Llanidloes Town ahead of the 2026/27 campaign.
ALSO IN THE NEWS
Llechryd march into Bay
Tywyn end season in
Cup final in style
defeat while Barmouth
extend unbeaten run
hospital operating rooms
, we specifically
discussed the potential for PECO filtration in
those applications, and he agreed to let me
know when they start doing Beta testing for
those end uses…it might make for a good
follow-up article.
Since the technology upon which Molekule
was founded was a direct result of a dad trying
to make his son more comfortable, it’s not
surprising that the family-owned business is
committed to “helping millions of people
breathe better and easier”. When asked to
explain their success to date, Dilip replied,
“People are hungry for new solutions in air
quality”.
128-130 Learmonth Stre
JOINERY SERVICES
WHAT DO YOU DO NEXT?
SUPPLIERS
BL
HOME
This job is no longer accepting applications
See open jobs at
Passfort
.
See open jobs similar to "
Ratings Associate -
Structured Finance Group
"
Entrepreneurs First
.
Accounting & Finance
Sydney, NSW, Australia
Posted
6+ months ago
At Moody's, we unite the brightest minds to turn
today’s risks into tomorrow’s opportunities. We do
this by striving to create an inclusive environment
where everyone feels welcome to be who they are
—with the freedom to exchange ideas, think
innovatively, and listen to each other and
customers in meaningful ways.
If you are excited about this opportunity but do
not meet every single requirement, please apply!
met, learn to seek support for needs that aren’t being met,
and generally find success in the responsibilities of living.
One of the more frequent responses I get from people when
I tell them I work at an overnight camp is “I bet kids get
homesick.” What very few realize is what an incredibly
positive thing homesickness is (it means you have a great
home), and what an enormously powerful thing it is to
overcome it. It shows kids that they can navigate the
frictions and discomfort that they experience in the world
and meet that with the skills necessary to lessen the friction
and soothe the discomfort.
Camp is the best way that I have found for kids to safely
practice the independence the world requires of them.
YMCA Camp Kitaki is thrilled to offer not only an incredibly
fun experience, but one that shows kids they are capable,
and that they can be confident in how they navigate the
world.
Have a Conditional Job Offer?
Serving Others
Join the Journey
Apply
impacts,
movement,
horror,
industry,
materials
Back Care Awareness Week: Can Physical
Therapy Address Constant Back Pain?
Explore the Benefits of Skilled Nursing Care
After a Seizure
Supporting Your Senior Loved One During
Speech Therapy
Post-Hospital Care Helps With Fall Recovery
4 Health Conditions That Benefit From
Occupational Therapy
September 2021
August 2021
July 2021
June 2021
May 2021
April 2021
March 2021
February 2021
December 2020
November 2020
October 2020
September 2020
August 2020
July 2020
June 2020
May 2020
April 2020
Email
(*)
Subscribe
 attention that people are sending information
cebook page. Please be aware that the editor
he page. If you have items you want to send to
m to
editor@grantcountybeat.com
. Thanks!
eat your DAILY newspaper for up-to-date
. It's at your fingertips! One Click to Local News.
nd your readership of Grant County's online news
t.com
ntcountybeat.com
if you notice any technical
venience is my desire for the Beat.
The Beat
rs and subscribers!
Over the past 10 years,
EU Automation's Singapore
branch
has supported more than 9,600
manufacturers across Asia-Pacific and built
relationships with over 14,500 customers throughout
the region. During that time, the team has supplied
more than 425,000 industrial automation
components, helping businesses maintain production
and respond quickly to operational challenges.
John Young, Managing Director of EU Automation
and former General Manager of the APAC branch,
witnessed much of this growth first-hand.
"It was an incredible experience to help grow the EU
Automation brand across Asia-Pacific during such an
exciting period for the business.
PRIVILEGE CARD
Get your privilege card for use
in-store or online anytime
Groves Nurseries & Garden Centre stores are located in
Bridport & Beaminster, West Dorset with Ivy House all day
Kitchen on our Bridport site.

◆ ◆ ◆ ◆

__Activity__
Pull from the data each line where the string "branch" turns up.

__Your solution__
branch
and former General Manager of the APAC branch,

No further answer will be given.